Dans le cas de Cuba, étant donné que l’avortement n’est ni puni par la loi ni poursuivi, il n’y a pas de débat public sur le sujet. L’importance de la légalisation et de la dépénalisation qui ont eu lieu en 1965 est reconnue, ainsi que le droit inviolable de la femme d’y recourir (González Labrado et al., 2001; Mayo Abad, 2001). Cependant, signalons que malgré la diminution significative de la mortalité maternelle en général et en particulier de celle qui est liée à la pratique de l’avortement, la morbidité associée n’a pas diminué de façon drastique (MINSAP, 1999). Devant le maintien de taux élevés d’avortement, les préoccupations et les discussions, principalement entre professionnels de la santé, se concentrent sur l’accès et l’utilisation insuffisants et inadéquats des méthodes de planning familial (González Labrador et al., 2001) et sur les carences des actions des programmes d’éducation sexuelle, en particulier chez les adolescents, qui reçoivent une éducation pauvre et insuffisante à cet égard (Aguilar Acebal et Neyra Reyes, 1999; Cortés Alfaro et al., 1999; Fonseca Fernández de Castro et al., 1999; Libertad et Reyes Días, 2003). Comme l’indique Mayo Abad (2002) « si l’usage conscient et responsable des moyens contraceptifs pour éviter des grossesses inopportunes est la forme la plus appropriée de planning familial, nous devons accepter que ces possibilités ne sont actuellement pas exploitées de façon satisfaisante. Notre obligation est de diminuer le nombre (d’avortements), par des mesures éducatives coordonnées à l’accès à une vaste gamme de méthodes contraceptives pour toute la population. La situation actuelle représente un défi pour notre Système National de Santé » (p. 130).

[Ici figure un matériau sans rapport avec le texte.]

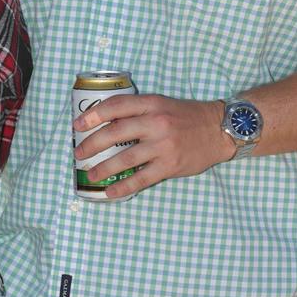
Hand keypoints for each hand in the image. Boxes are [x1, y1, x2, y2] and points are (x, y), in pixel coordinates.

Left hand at [73, 94, 232, 197]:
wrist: (218, 130)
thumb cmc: (186, 116)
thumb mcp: (161, 104)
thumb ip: (137, 111)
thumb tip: (105, 124)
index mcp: (151, 103)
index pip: (116, 106)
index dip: (93, 115)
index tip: (78, 125)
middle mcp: (155, 123)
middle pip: (115, 133)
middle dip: (92, 144)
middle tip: (78, 153)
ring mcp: (163, 145)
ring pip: (125, 158)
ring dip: (104, 168)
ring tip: (91, 174)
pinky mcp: (170, 165)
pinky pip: (141, 178)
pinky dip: (123, 187)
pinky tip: (110, 192)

En accord avec Álvarez (2001), dans ce pays, où l'avortement est légal et où il est effectué dans des institutions qui offrent des garanties médicales et de services, l'avortement est considéré un problème à différents points de vue. L'auteure souligne, que « c’est un problème économique, parce que (pour sa pratique) on investit de nombreuses ressources matérielles et humaines; psychologiques et sociales, parce que un grand nom de femmes recourt à cette pratique en majorité des jeunes qui n'ont pas encore commencé à  procréer » (p.88).

La Guyane représente un bon exemple du fait que l’approbation d’une loi libérale est à peine un début dans l’accès aux services d’avortement de qualité. Le débat dans ce cas se poursuit sur la mise en place des services et sur le fait que le gouvernement doit présider cette mise en place, tel que le reporte Nunes (2001). Cinq ans après la promulgation de la loi, son application était encore pauvre, d’après ce que notent Nunes et Delph (1995), qui retracent l’histoire de cette réforme légale. Le Groupe Pro Reforma, leader du mouvement qui a obtenu la dépénalisation, s’est concentré sur la ministre de la santé mais a laissé de côté les équipes techniques du ministère. Ce groupe soutenait en l’an 2000 que l’avortement sans risque n’était pas une priorité de santé publique puisqu’aucun hôpital public de Guyane ne proposait ce service conformément à la loi, ni ne transmettait d’informations sur les cas de complications suite à un avortement au Ministère de la Santé. Les femmes pauvres de Guyane savent qu’elles ne peuvent interrompre leur grossesse dans les hôpitaux publics du pays puisque ce service n’est pas proposé. La situation se prête à des abus de la part des administrateurs des hôpitaux et l’on doute de leur autorité pour donner ce service. D’autres thèmes de discussion étaient les méthodes abortives proposées par la loi (aspiration manuelle plutôt que dilatation et curetage), l’élaboration de registres d’avortement pour présenter des rapports au Ministère de la Santé, la période d’attente et le conseil obligatoire.